X band cavity design and microwave safety

[coppercone2]

those tend to make a super pin point flame, if you get one of those stock kits with a thin nozzle, you won't make big lap joints, thats like if you want to do copper welding, not brazing (the idea is with a copper weld, which is really like brass, you use a alloy that does not flow so well but offers strength from the actual bead), or very small area silver solder. i  think mapp gas air would be better for that (plumbers torch). It will do it I think.

I have one of those torches and I am disappointed in the oxygen bottles (they seem to leak for some reason), and I personally think for indoor storage, the fucking container those gases comes in is less safe then the acetylene MC tank. I caught those benzomatic cylinders leaking more then a few times. Replace when old and do not use the youtube trick of refilling them with wet rags and the freezer, the seal is too low quality to be reused.

When you make your holes, get yourself a 10mm reamer, start the hole out with a narrow step drill, and when you mark the hole, use calipers to scratch (not sure if you are familiar with how to use them, their carbide tipped so you actually extend it to the measurement you want, then drag it on the edge so it leaves a scribe line to the right dimension. You make 2 scribe lines from 2 faces and you get a + sign, that's very accurate. Then if you want precision, you drag a sharp hole indicator punch on it till it gets stuck on the scratch line intersection point, then you mark it, then you use a stiff drill (I like a sharp carbide countersink) to make a deeper hole, then you drill it with a pilot, then you use a step drill, then you use a reamer.

This should get you extremely precise holes in dimension and location in thin material with a hand drill.

https://www.mcmaster.com/8851A25/ - reamer 10mm
https://www.mcmaster.com/8841A21/ - step drill
https://www.mcmaster.com/2915A13/ - countersink

and I assume you have a caliper and normal drill bits.

That should reduce your error there.

[coppercone2]

the problem is the test tube is likely way less accurate then the hole I told you how to make here

if you want it to fit really nice you would need to take the test tube and grind it on a diamond wheel on a rotary surface grinding machine. Might not be hard to do if you are working with the university and they have a machine/glass shop. If they help you, when you buy parts, buy extra and give it to them (i.e. extra test tube), often they like the weird artifacts they get to keep from jobs. It makes it more cool/thoughtful then a normal machine shop if they are doing scientific things. This job is likely going to make them think a little because its non standard, you probobly need to offer some intradepartment cooperation and resources. For some reason I don't think the chemistry department is going to have this machine, unless maybe they are making their own cuvettes (little extremely precise expensive piece of glass rectangle test tube for photospectroscopy machines).

* * *

TASK A →
Can you repeat the forum thread word for word, everything from "When you make" down to "use a reamer."?

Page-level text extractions
* * *

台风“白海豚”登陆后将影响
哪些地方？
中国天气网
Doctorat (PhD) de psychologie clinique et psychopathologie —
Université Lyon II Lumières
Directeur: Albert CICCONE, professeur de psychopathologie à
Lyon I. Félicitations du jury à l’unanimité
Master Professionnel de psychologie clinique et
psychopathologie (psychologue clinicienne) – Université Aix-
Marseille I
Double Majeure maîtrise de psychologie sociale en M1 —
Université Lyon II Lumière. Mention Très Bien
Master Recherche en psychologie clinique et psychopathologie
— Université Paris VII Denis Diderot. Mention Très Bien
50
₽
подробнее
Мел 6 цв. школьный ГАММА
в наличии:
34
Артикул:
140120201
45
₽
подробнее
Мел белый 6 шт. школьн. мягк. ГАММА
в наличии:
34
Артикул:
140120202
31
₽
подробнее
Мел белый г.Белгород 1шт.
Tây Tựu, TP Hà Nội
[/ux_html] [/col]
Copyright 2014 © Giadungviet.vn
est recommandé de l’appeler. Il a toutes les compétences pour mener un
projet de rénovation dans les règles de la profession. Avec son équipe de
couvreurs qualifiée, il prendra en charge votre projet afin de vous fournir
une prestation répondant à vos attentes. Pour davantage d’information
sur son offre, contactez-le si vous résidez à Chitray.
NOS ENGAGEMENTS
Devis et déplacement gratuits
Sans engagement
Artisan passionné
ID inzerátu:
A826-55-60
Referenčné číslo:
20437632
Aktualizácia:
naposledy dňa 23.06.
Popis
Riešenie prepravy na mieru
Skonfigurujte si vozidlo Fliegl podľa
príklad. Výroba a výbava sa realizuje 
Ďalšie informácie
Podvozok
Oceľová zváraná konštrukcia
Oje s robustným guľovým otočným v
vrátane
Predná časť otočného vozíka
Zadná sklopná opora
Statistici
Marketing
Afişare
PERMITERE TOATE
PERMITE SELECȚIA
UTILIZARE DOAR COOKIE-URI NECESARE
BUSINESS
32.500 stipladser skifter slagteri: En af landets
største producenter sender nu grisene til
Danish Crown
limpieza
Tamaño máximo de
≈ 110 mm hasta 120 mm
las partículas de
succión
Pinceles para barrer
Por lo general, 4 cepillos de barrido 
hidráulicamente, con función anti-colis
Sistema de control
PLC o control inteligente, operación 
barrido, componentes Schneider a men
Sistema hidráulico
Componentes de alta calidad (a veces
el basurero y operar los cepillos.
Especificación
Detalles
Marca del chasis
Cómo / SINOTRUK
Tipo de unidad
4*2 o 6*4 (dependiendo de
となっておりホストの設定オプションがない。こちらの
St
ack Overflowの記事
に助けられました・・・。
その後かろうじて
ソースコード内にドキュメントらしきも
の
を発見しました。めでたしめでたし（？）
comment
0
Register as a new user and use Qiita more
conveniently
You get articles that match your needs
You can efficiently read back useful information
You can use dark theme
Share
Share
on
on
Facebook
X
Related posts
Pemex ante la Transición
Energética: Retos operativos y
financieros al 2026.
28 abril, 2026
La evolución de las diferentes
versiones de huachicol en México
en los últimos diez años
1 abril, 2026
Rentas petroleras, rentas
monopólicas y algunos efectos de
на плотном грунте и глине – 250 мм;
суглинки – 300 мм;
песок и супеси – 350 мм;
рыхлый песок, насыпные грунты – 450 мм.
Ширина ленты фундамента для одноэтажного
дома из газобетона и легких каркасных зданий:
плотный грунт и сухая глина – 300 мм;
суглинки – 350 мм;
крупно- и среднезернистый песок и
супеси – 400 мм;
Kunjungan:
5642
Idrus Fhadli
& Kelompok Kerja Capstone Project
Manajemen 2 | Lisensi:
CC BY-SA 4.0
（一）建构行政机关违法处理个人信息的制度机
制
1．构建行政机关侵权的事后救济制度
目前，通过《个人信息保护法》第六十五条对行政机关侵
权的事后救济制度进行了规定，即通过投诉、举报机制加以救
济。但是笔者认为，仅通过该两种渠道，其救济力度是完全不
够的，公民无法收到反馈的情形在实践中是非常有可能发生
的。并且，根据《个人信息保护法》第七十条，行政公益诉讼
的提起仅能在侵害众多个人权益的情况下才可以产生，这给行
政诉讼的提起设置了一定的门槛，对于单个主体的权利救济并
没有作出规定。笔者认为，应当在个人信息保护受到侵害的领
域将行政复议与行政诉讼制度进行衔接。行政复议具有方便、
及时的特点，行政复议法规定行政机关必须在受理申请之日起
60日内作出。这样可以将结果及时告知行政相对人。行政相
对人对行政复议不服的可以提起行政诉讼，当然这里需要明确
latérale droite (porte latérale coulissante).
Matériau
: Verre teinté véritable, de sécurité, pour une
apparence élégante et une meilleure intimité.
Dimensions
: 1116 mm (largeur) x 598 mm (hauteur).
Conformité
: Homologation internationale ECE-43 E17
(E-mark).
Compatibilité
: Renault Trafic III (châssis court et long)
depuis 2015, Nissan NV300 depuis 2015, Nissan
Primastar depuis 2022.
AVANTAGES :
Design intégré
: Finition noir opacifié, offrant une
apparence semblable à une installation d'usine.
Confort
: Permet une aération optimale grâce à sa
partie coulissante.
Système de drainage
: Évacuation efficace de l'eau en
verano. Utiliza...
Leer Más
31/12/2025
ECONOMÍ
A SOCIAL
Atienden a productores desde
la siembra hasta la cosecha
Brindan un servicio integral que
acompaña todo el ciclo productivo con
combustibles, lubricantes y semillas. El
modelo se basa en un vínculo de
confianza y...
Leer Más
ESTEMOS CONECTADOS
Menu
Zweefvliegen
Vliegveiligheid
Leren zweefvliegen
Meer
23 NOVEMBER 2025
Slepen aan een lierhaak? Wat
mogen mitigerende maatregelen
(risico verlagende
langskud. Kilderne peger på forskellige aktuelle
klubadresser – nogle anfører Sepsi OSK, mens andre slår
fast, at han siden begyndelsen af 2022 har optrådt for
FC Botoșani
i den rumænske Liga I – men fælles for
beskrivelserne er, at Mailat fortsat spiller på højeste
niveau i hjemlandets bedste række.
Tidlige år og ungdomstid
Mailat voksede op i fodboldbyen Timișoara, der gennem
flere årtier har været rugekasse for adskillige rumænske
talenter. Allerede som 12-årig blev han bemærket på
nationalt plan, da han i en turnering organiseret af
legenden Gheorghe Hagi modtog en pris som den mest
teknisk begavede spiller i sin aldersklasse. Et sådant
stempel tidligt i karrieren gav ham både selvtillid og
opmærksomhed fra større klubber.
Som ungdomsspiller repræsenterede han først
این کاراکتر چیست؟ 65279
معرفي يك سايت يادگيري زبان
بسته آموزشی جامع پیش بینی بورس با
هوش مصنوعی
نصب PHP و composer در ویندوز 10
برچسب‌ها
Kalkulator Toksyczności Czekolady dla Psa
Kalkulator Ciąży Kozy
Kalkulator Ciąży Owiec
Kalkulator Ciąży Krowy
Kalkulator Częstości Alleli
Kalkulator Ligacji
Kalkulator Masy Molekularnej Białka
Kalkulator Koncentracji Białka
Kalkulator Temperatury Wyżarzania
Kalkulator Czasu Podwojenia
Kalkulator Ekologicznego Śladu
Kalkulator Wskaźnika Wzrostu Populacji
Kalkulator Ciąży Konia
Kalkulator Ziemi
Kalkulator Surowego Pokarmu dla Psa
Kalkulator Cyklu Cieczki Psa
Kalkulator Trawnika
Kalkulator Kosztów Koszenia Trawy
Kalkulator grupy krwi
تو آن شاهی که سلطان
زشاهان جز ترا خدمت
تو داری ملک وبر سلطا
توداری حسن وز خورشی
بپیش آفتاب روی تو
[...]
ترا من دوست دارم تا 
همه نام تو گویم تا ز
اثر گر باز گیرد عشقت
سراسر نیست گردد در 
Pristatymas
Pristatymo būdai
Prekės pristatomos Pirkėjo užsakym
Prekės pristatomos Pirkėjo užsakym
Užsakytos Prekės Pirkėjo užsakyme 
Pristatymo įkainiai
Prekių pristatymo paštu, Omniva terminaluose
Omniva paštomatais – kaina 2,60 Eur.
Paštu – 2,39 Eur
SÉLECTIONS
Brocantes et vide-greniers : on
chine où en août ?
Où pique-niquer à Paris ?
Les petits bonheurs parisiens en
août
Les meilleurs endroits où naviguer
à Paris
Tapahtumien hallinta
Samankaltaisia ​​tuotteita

* * *

TASK B →
Can you render the rows as a Markdown table with the columns "No." and "Text", numbering each line and leaving out blank lines, for everything from the start of the rows down to and including the line that contains "Double Majeure maîtrise"?

RESULT A →
When you make your holes, get yourself a 10mm reamer, start the hole out with a narrow step drill, and when you mark the hole, use calipers to scratch (not sure if you are familiar with how to use them, their carbide tipped so you actually extend it to the measurement you want, then drag it on the edge so it leaves a scribe line to the right dimension. You make 2 scribe lines from 2 faces and you get a + sign, that's very accurate. Then if you want precision, you drag a sharp hole indicator punch on it till it gets stuck on the scratch line intersection point, then you mark it, then you use a stiff drill (I like a sharp carbide countersink) to make a deeper hole, then you drill it with a pilot, then you use a step drill, then you use a reamer.

RESULT B →
| No. | Text |
|---|---|
| 1 | 台风“白海豚”登陆后将影响 |
| 2 | 哪些地方？ |
| 3 | 中国天气网 |
| 4 | Doctorat (PhD) de psychologie clinique et psychopathologie — |
| 5 | Université Lyon II Lumières |
| 6 | Directeur: Albert CICCONE, professeur de psychopathologie à |
| 7 | Lyon I. Félicitations du jury à l’unanimité |
| 8 | Master Professionnel de psychologie clinique et |
| 9 | psychopathologie (psychologue clinicienne) – Université Aix- |
| 10 | Marseille I |
| 11 | Double Majeure maîtrise de psychologie sociale en M1 — |